====== Data records
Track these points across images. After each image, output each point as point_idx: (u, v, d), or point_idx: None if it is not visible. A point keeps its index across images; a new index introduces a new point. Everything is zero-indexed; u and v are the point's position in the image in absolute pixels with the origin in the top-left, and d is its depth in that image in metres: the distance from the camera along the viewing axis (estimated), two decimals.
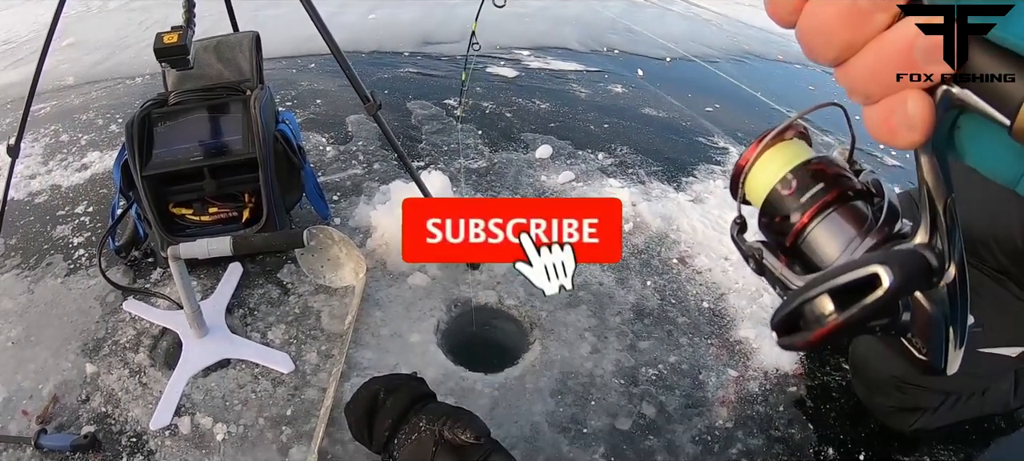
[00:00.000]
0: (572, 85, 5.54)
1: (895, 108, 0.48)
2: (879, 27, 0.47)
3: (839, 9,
============
● Exercise:
Restate the records in full and word for word, but keep the pictures out.

● Written solution:
Track these points across images. After each image, output each point as point_idx: (u, v, d), or point_idx: None if it is not visible. A point keeps its index across images; a new index introduces a new point. Everything is zero-indexed; u and v are the point's position in the image in absolute pixels with the origin in the top-left, and d is its depth in that image in metres: the distance from the camera along the viewing axis (estimated), two decimals.
[00:00.000]
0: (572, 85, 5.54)
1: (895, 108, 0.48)
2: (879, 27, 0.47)
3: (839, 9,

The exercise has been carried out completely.